In the entries below, find the line with "focal_mm: 10" and the line with "focal_mm: 70". Reproduce those two lines and every line between them exactly, and nothing more.

| DATASET EXTRACT |
__________

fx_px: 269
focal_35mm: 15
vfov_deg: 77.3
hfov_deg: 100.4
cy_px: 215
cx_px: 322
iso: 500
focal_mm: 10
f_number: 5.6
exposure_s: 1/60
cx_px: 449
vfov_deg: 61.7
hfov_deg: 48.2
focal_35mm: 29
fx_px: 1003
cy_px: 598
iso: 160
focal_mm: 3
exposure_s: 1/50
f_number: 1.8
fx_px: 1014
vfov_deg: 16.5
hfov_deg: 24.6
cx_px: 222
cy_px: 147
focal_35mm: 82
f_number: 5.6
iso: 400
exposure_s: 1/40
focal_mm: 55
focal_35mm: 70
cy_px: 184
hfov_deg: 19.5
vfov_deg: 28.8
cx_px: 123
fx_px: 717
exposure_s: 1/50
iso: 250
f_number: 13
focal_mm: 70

__________

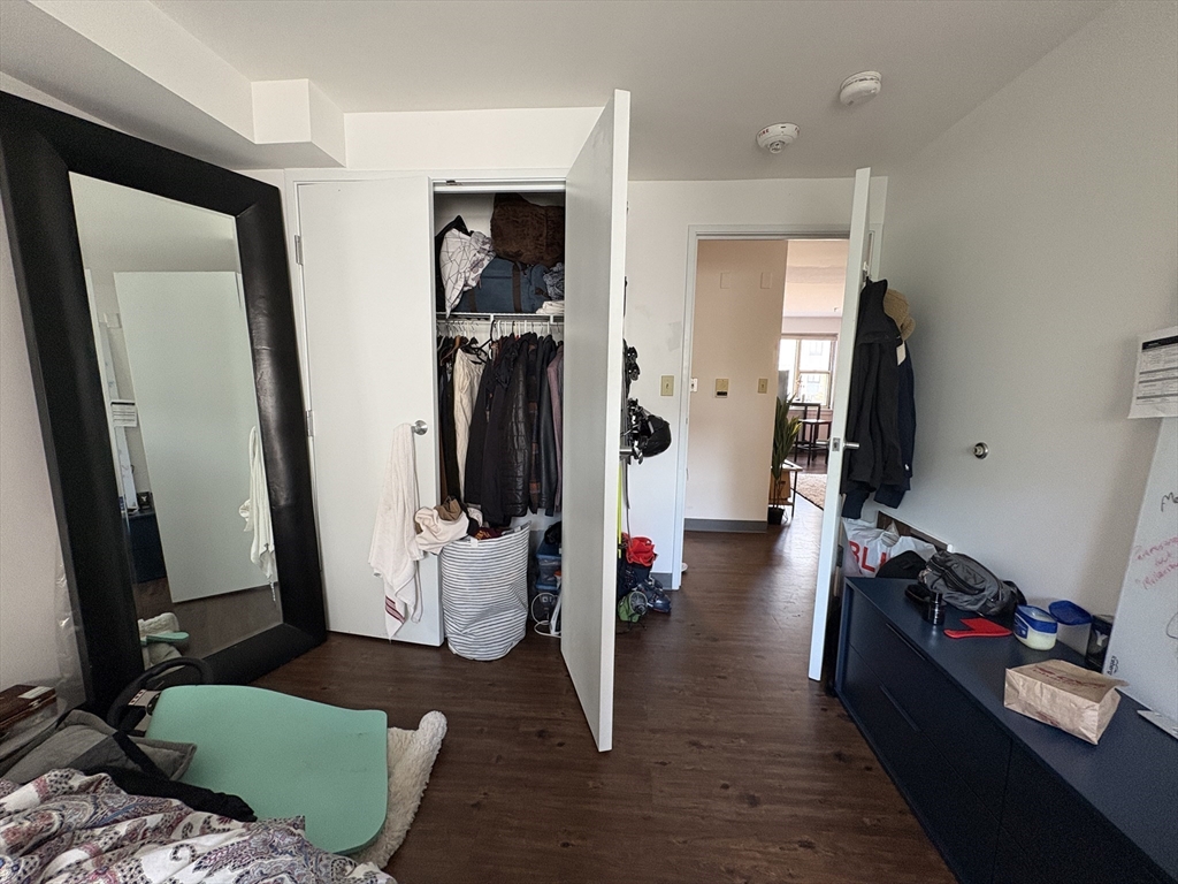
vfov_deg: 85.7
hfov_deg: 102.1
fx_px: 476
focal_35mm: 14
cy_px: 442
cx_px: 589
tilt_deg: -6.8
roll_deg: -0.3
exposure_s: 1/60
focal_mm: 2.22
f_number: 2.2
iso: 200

__________

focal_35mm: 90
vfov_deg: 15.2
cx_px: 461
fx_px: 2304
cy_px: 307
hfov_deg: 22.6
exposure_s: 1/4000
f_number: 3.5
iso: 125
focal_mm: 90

__________

| PROBLEM SOLUTION |
focal_mm: 10
f_number: 5.6
exposure_s: 1/60
cx_px: 449
vfov_deg: 61.7
hfov_deg: 48.2
focal_35mm: 29
fx_px: 1003
cy_px: 598
iso: 160
focal_mm: 3
exposure_s: 1/50
f_number: 1.8
fx_px: 1014
vfov_deg: 16.5
hfov_deg: 24.6
cx_px: 222
cy_px: 147
focal_35mm: 82
f_number: 5.6
iso: 400
exposure_s: 1/40
focal_mm: 55
focal_35mm: 70
cy_px: 184
hfov_deg: 19.5
vfov_deg: 28.8
cx_px: 123
fx_px: 717
exposure_s: 1/50
iso: 250
f_number: 13
focal_mm: 70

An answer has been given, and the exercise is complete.